Transgender issues are among the least important issues driving voters to the ballot box, a recent Gallup poll found, and a similar focus on transgender athletes and health care in 2022 failed to translate to election wins for Republicans.
“There were more ads on transgender sports than inflation, gas prices and bread and butter issues that could have swayed independent voters,” Paul Cordes, chief of staff for the Michigan Republican Party, wrote in a 2022 memo after the party lost control of the state Legislature for the first time in a decade. A sweep of victories on election night gave Democrats control of Michigan’s Senate for the first time in 38 years.
Eighty percent of voters in Thursday’s Data For Progress poll said political candidates on both sides of the aisle should spend less time talking about transgender issues and devote more of their energy and campaign resources toward addressing voters’ priority issues, like the economy and inflation. Eighty-five percent of Republicans said candidates should back away from transgender messaging, according to the poll, eclipsing the share of Democratic (75 percent) and independent (82 percent) voters who said the same.
Another 55 percent of voters surveyed said state lawmakers over the past year have introduced “too much” legislation aimed at limiting the rights of transgender people. More than 500 anti-LGBTQ bills were introduced in state legislatures this year, primarily by Republicans. Nearly all of them, however, failed to become law, according to the American Civil Liberties Union.
Voters in Thursday’s poll said politicians “are playing political theater” and are using the bills as a wedge issue. A majority — 58 percent — said the government “should be less involved in regulating what transgender people are allowed to do, including the health care they can receive.”
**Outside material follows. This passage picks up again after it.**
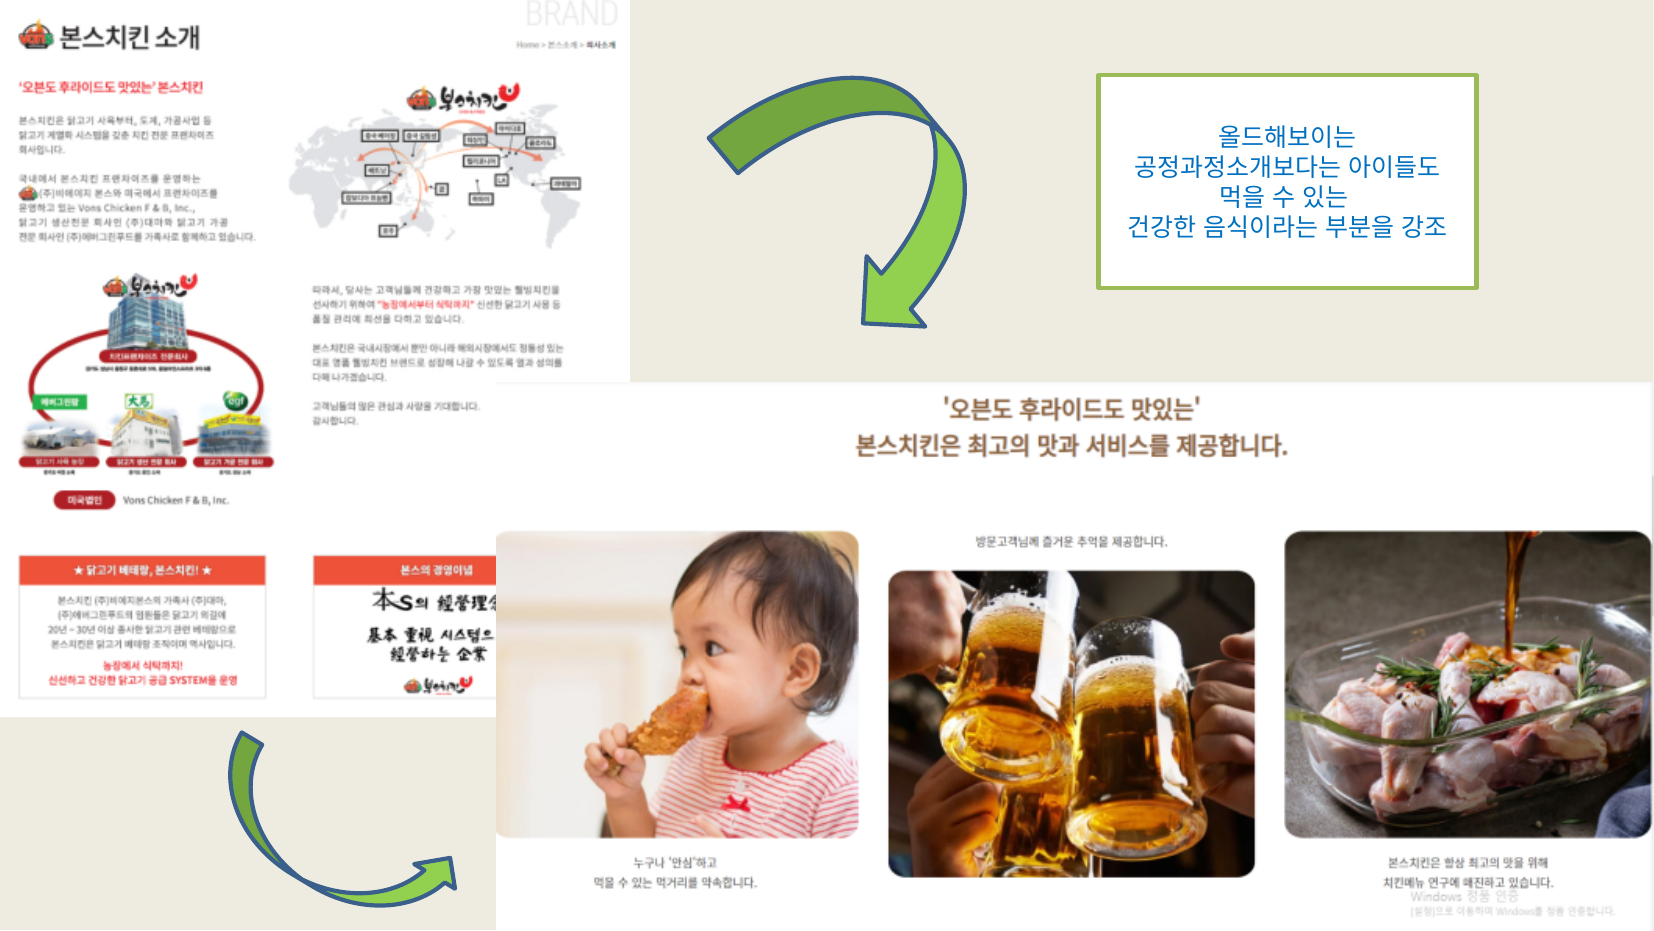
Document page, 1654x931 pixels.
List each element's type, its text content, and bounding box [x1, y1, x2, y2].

While more than half of voters surveyed said they trust Democrats over Republicans to handle transgender issues, voters split more closely over which political party has taken a “more extreme stance” on trans policy. Fifty-two percent of voters surveyed, however — including 80 percent of Democrats and 46 percent of independents — said they are most likely to vote for a candidate who supports transgender rights.
A majority of Republicans, at 57 percent, said they are most likely to vote for a candidate who opposes trans rights, according to the poll. Similarly, Republicans were more likely than Democrats and independents to respond positively to a hypothetical campaign message calling for new laws to restrict access to gender-affirming health care and to keep “biological boys” out of girls’ sports.
An overwhelming majority of voters surveyed said they believe transgender people “deserve to be treated with dignity and respect,” including 86 percent of Democrats, 78 percent of independents and 58 percent of Republicans.